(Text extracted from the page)
++++++++++
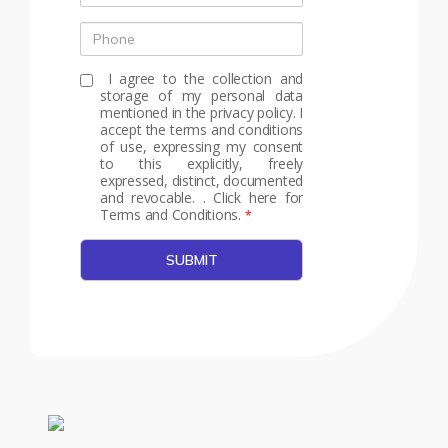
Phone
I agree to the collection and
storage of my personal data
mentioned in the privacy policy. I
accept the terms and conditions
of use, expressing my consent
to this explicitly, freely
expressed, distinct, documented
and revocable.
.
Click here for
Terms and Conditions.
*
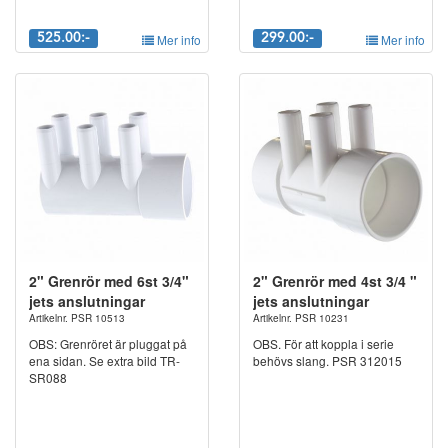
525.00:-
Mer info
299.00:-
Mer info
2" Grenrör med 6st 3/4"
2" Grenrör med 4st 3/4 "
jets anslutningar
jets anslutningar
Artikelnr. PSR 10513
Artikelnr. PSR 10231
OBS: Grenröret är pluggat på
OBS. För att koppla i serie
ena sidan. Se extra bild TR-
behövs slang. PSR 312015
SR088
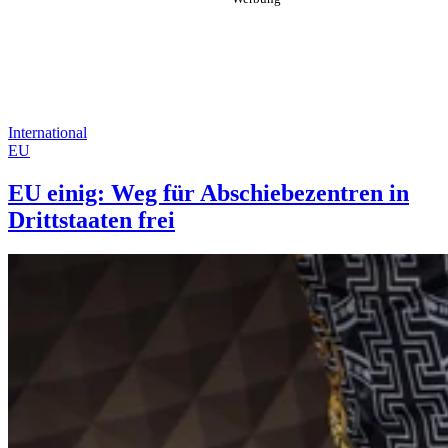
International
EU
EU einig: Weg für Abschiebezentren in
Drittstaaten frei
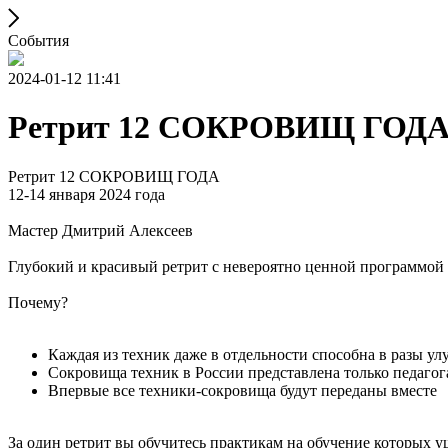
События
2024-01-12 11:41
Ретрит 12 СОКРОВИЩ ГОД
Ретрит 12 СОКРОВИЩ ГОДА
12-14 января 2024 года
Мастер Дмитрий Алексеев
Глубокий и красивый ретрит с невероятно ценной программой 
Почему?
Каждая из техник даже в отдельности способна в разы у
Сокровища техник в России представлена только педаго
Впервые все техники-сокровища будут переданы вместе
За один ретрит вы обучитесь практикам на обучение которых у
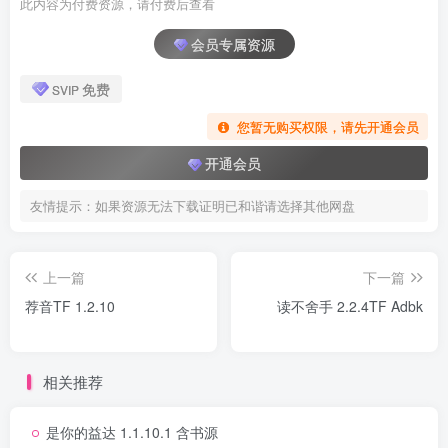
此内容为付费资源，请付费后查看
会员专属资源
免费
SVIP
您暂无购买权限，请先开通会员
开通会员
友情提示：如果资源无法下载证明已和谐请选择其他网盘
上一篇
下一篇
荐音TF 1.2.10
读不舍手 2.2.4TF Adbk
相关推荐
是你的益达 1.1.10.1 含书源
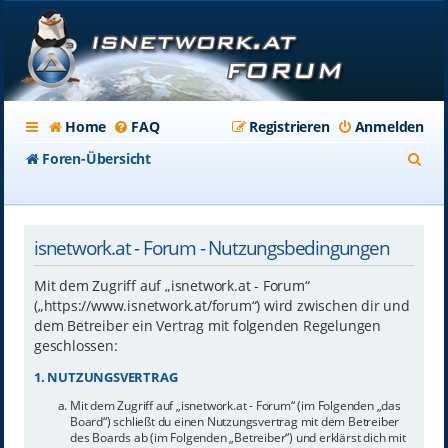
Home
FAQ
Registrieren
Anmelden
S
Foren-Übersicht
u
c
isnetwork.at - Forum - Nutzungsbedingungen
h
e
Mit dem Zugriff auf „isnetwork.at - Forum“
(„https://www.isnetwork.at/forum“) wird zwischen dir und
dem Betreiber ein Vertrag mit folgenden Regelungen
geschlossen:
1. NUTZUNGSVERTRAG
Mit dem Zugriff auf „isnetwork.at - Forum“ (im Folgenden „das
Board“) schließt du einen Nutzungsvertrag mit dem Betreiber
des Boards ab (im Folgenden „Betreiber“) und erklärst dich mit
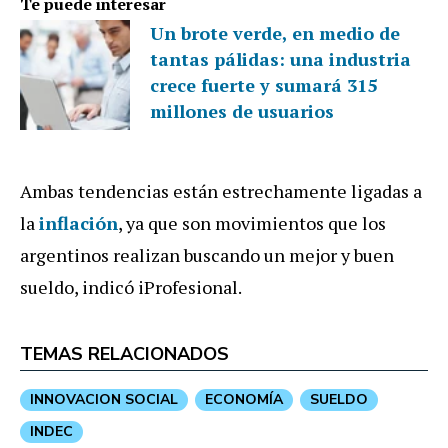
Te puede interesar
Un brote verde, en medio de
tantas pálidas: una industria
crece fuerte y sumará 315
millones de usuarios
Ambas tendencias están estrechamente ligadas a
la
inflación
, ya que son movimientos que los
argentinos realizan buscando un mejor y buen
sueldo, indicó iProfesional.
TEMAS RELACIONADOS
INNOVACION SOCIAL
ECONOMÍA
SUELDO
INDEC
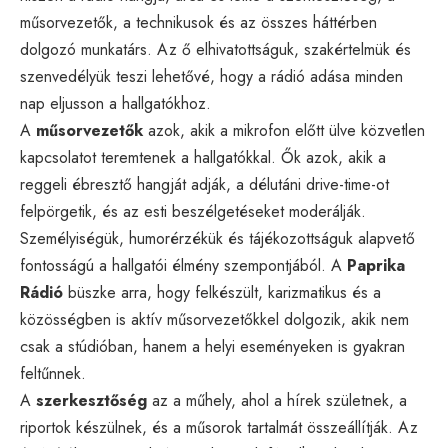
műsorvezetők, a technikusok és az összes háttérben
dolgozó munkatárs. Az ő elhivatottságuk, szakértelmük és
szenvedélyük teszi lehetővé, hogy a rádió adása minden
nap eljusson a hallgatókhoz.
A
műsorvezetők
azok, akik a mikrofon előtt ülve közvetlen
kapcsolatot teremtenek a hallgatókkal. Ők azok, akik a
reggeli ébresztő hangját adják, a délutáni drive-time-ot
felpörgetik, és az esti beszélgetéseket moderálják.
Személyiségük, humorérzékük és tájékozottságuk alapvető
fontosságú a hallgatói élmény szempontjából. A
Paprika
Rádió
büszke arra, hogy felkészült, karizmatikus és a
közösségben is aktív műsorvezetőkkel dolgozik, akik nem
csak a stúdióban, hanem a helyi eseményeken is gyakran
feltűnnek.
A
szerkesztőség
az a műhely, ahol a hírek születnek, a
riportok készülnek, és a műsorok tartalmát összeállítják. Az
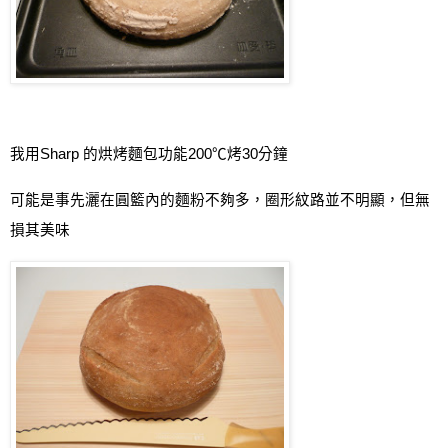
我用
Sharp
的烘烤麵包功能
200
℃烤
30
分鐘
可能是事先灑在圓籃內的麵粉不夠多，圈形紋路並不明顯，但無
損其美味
++++++++++
Arrange the extracted text of all the items above as a JSON list of strings, one string per line, omitting blank lines. Leave the pictures out of your answer.

[
  "Phone",
  "I agree to the collection and",
  "storage of my personal data",
  "mentioned in the privacy policy. I",
  "accept the terms and conditions",
  "of use, expressing my consent",
  "to this explicitly, freely",
  "expressed, distinct, documented",
  "and revocable.",
  ".",
  "Click here for",
  "Terms and Conditions.",
  "*",
  "525.00:-",
  "Mer info",
  "299.00:-",
  "Mer info",
  "2\" Grenrör med 6st 3/4\"",
  "2\" Grenrör med 4st 3/4 \"",
  "jets anslutningar",
  "jets anslutningar",
  "Artikelnr. PSR 10513",
  "Artikelnr. PSR 10231",
  "OBS: Grenröret är pluggat på",
  "OBS. För att koppla i serie",
  "ena sidan. Se extra bild TR-",
  "behövs slang. PSR 312015",
  "SR088",
  "International",
  "EU",
  "EU einig: Weg für Abschiebezentren in",
  "Drittstaaten frei",
  "События",
  "2024-01-12 11:41",
  "Ретрит 12 СОКРОВИЩ ГОД",
  "Ретрит 12 СОКРОВИЩ ГОДА",
  "12-14 января 2024 года",
  "Мастер Дмитрий Алексеев",
  "Глубокий и красивый ретрит с невероятно ценной программой ",
  "Почему?",
  "Каждая из техник даже в отдельности способна в разы у",
  "Сокровища техник в России представлена только педаго",
  "Впервые все техники-сокровища будут переданы вместе",
  "За один ретрит вы обучитесь практикам на обучение которых у",
  "此内容为付费资源，请付费后查看",
  "会员专属资源",
  "免费",
  "SVIP",
  "您暂无购买权限，请先开通会员",
  "开通会员",
  "友情提示：如果资源无法下载证明已和谐请选择其他网盘",
  "上一篇",
  "下一篇",
  "荐音TF 1.2.10",
  "读不舍手 2.2.4TF Adbk",
  "相关推荐",
  "是你的益达 1.1.10.1 含书源",
  "Home",
  "FAQ",
  "Registrieren",
  "Anmelden",
  "S",
  "Foren-Übersicht",
  "u",
  "c",
  "isnetwork.at - Forum - Nutzungsbedingungen",
  "h",
  "e",
  "Mit dem Zugriff auf „isnetwork.at - Forum“",
  "(„https://www.isnetwork.at/forum“) wird zwischen dir und",
  "dem Betreiber ein Vertrag mit folgenden Regelungen",
  "geschlossen:",
  "1. NUTZUNGSVERTRAG",
  "Mit dem Zugriff auf „isnetwork.at - Forum“ (im Folgenden „das",
  "Board“) schließt du einen Nutzungsvertrag mit dem Betreiber",
  "des Boards ab (im Folgenden „Betreiber“) und erklärst dich mit",
  "Te puede interesar",
  "Un brote verde, en medio de",
  "tantas pálidas: una industria",
  "crece fuerte y sumará 315",
  "millones de usuarios",
  "Ambas tendencias están estrechamente ligadas a",
  "la",
  "inflación",
  ", ya que son movimientos que los",
  "argentinos realizan buscando un mejor y buen",
  "sueldo, indicó iProfesional.",
  "TEMAS RELACIONADOS",
  "INNOVACION SOCIAL",
  "ECONOMÍA",
  "SUELDO",
  "INDEC",
  "műsorvezetők, a technikusok és az összes háttérben",
  "dolgozó munkatárs. Az ő elhivatottságuk, szakértelmük és",
  "szenvedélyük teszi lehetővé, hogy a rádió adása minden",
  "nap eljusson a hallgatókhoz.",
  "A",
  "műsorvezetők",
  "azok, akik a mikrofon előtt ülve közvetlen",
  "kapcsolatot teremtenek a hallgatókkal. Ők azok, akik a",
  "reggeli ébresztő hangját adják, a délutáni drive-time-ot",
  "felpörgetik, és az esti beszélgetéseket moderálják.",
  "Személyiségük, humorérzékük és tájékozottságuk alapvető",
  "fontosságú a hallgatói élmény szempontjából. A",
  "Paprika",
  "Rádió",
  "büszke arra, hogy felkészült, karizmatikus és a",
  "közösségben is aktív műsorvezetőkkel dolgozik, akik nem",
  "csak a stúdióban, hanem a helyi eseményeken is gyakran",
  "feltűnnek.",
  "A",
  "szerkesztőség",
  "az a műhely, ahol a hírek születnek, a",
  "riportok készülnek, és a műsorok tartalmát összeállítják. Az",
  "我用",
  "Sharp",
  "的烘烤麵包功能",
  "200",
  "℃烤",
  "30",
  "分鐘",
  "可能是事先灑在圓籃內的麵粉不夠多，圈形紋路並不明顯，但無",
  "損其美味"
]